Private-key encryption plus Backblaze's simplicity is a great combination for sensitive data, Fynn. You get zero-knowledge privacy without losing the set-and-forget ease. The one rule, as you say, is guard that key, since Backblaze cannot reset it and losing it means losing access. A password manager like [NordPass](/nordpass-review/) is the right place to store it. Smart setup for work files.
How long did the initial backup take for a big drive?
Depends on data size and upload speed, Govind, but for a large drive expect days to a couple of weeks over a typical connection. It backs up in the background so you are not waiting at the screen, and only changes upload after the first round. If you have terabytes and a slow line, the initial backup is the one slow part. After it completes, ongoing backup is quick and invisible. Patience for round one, smooth sailing after.
Ransomware hit a friend and I got paranoid. Backblaze keeping versions means even if my files got encrypted, I could roll back to clean copies. Extended the version history to be safe. Peace of mind against the scariest threat.
Is the default version history enough or do I need to pay to extend it?
The default keeps versions for a limited window (around 30 days), Ilango, which is fine for catching recent mistakes. For protection against problems you might not notice for months (like slow ransomware or a corruption you discover late), the extended or forever version history (a small add-on) is worth it. For most people 30 days is enough; for the truly cautious or for important work, extending it is cheap insurance. Match it to how quickly you would catch a problem.
Restored a single deleted file from the web in about a minute. Did not need to restore everything, just grabbed the one file. The restore flexibility, single file to whole drive, is better than I expected from something this simple.
Is it overkill if I already keep an external drive backup?
Not overkill, it is the missing half, Kepa. An external drive is great for fast local restores, but it sits next to your computer, so a fire, theft, or flood takes both. Backblaze is your offsite copy that survives a local disaster. The gold standard is both: external drive for speed, cloud for offsite safety. So keep the external and add Backblaze, do not replace one with the other.

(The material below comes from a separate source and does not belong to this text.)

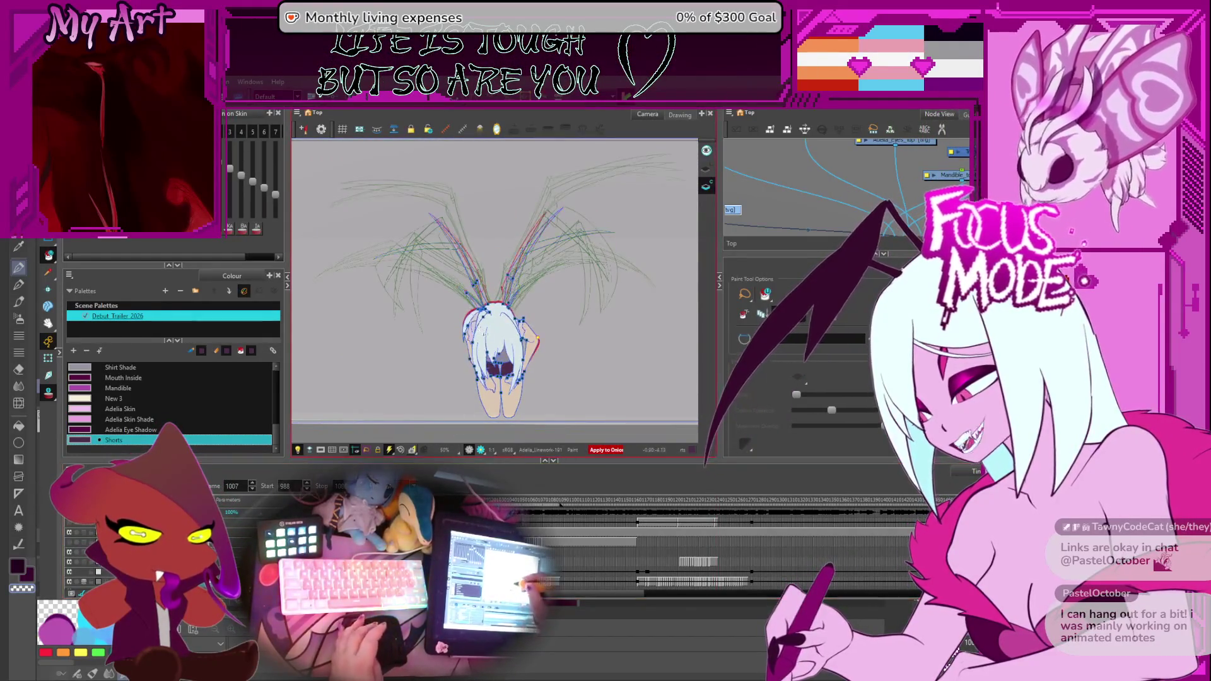
{"action": "key", "text": "2"}
{"action": "key", "text": "2"}
{"action": "key", "text": "2"}
{"action": "left_click_drag", "start_coordinate": [428, 385], "coordinate": [500, 340]}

Together they are real protection.
Does it work the same on Mac and Windows?
Yes, Lumi, Backblaze works equally well on both Mac and Windows with the same set-and-forget approach and the same flat unlimited pricing per computer. The apps are near-identical in function. There is also a mobile app to access your backed-up files on the go. Whichever platform you are on, the experience and value are the same. For a mixed Mac-and-Windows household, you would just need a plan per computer.
Simplicity is exactly why I recommend it to non-technical family. My parents will never configure a backup tool, but Backblaze they just installed once and it runs. For people who would otherwise have no backup at all, that ease is everything.

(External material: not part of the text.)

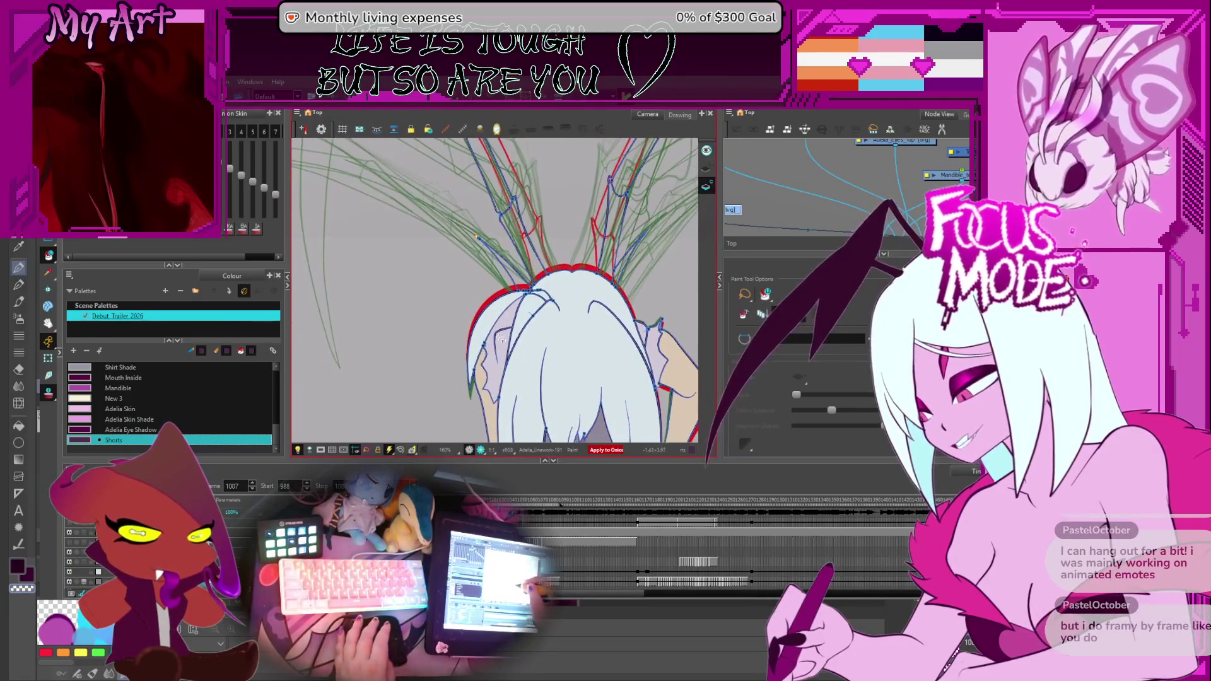
{"action": "scroll", "coordinate": [509, 345], "scroll_direction": "up", "scroll_amount": 2}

For non-technical users, simplicity is the difference between having a backup and having none, Magnea. The fanciest backup tool is useless if someone never sets it up; Backblaze installing once and running forever is exactly what gets ordinary people protected. Recommending it to family who would otherwise have nothing is genuinely the best use of it. That ease saves data.
Best unlimited backup for one computer, simple as that. The one-computer limit and the network-drive thing are real, but for effortless, truly unlimited, set-and-forget backup of my main machine, nothing else is this painless. Worth it for the peace of mind.
That is the accurate Backblaze verdict, Nuri: best unlimited single-computer backup, with the per-computer and network-drive limits as the honest trade-offs. For effortless truly-unlimited backup of one machine, nothing is more painless. For multiple devices and more features, [IDrive](/idrive-review/) is more flexible, but for set-and-forget unlimited, Backblaze wins. Thanks for the clear take.